**Task to complete**
Begin the copy at the line containing "left elbow: (277, 232)" in the data below and end it at the line containing "nose: (452, 204)", keeping each line exact and leaving out pictures.

Collected data:
*-*-*

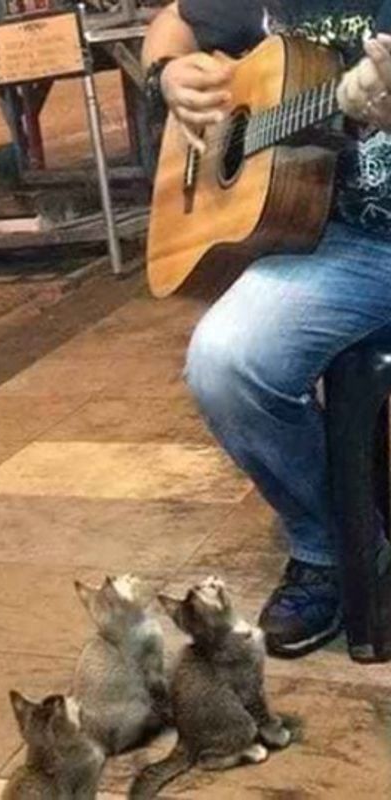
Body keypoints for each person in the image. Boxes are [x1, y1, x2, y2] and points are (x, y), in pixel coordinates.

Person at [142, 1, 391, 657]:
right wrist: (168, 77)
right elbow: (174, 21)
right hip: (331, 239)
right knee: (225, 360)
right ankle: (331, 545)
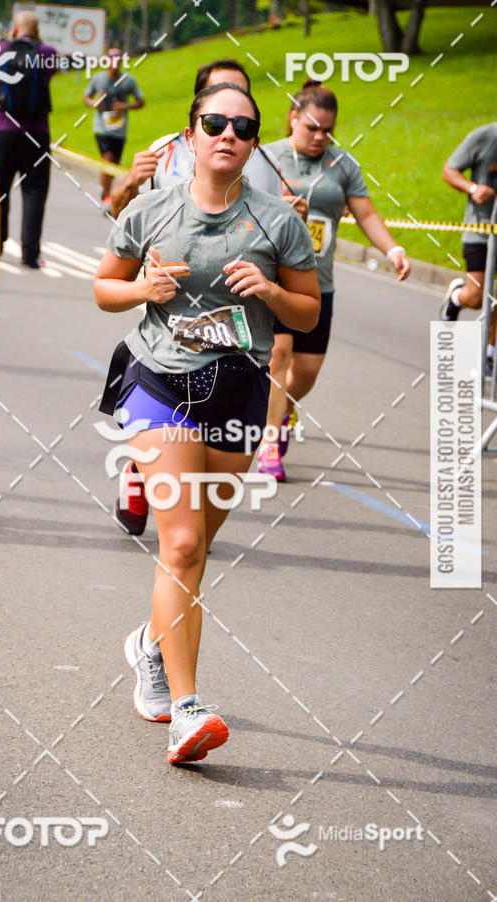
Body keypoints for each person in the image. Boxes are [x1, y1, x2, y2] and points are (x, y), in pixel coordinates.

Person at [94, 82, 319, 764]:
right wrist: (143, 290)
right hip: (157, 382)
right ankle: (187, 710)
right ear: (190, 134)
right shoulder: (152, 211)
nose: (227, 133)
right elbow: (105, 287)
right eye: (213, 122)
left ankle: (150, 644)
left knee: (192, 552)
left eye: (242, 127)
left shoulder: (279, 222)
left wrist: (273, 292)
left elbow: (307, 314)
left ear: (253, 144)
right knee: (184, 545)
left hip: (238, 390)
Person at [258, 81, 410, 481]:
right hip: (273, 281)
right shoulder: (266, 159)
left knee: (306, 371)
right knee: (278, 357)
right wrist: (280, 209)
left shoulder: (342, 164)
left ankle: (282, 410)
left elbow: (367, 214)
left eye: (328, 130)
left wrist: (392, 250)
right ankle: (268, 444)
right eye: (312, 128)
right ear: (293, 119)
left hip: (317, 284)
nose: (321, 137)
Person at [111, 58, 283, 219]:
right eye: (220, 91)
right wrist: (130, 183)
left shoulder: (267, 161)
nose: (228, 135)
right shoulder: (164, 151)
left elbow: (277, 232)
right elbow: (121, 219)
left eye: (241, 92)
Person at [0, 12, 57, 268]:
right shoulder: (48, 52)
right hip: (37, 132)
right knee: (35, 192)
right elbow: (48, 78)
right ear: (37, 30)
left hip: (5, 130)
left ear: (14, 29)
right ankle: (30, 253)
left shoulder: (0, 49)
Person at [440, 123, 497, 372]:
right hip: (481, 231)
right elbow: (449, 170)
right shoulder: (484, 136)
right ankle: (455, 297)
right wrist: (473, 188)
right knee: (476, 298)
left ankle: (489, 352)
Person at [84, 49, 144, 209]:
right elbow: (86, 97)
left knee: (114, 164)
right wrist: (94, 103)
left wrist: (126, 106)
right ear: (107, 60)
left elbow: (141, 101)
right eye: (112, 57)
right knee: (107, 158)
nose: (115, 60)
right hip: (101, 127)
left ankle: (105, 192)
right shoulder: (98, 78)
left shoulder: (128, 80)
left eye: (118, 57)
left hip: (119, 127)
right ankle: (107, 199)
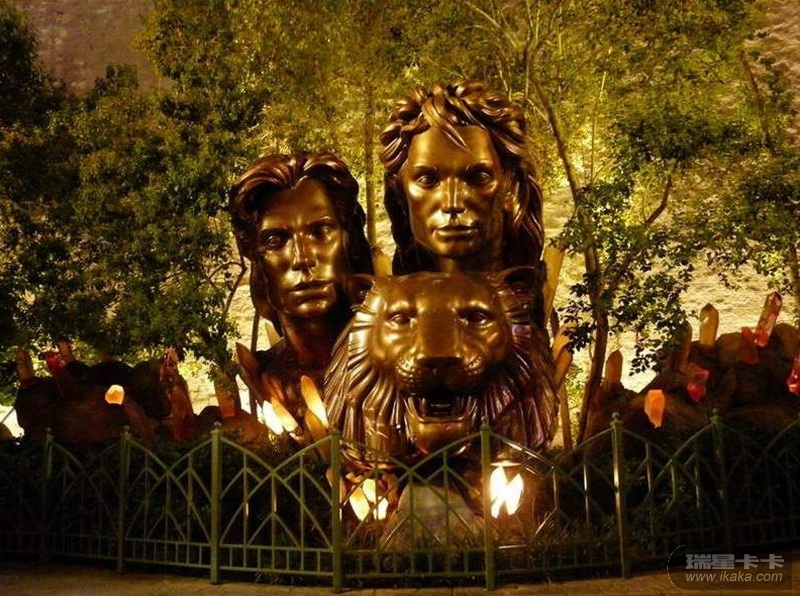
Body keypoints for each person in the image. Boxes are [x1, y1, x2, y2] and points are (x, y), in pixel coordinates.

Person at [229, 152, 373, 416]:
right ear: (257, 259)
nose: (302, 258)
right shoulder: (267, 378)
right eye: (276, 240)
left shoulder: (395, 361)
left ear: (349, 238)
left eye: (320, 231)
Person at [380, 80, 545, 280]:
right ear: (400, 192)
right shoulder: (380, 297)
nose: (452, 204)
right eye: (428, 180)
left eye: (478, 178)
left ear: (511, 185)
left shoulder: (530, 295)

*-*-*

**Completed exercise**
left elbow: (277, 232)
right elbow: (121, 219)
left eye: (241, 92)
Person at [0, 12, 57, 268]:
right shoulder: (48, 52)
right hip: (37, 132)
right knee: (35, 192)
right elbow: (48, 78)
right ear: (37, 30)
left hip: (5, 130)
left ear: (14, 29)
right ankle: (30, 253)
left shoulder: (0, 49)
Person at [440, 123, 497, 372]:
right hip: (481, 231)
right elbow: (449, 170)
right shoulder: (484, 136)
right ankle: (455, 297)
right wrist: (473, 188)
right knee: (476, 298)
left ankle: (489, 352)
Person at [84, 49, 144, 209]:
right elbow: (86, 97)
left knee: (114, 164)
right wrist: (94, 103)
left wrist: (126, 106)
right ear: (107, 60)
left elbow: (141, 101)
right eye: (112, 57)
right knee: (107, 158)
nose: (115, 60)
right hip: (101, 127)
left ankle: (105, 192)
right shoulder: (98, 78)
left shoulder: (128, 80)
left eye: (118, 57)
left hip: (119, 127)
right ankle: (107, 199)
Body keypoints for each person in the image. Boxes are [x1, y1, x2, y2] and points are (x, y), in pixel coordinates.

Person at [229, 152, 373, 416]:
right ear: (257, 259)
nose: (302, 258)
right shoulder: (267, 378)
right eye: (276, 240)
left shoulder: (395, 361)
left ear: (349, 238)
left eye: (320, 231)
Person at [380, 80, 545, 280]:
right ear: (400, 192)
right shoulder: (380, 297)
nose: (452, 204)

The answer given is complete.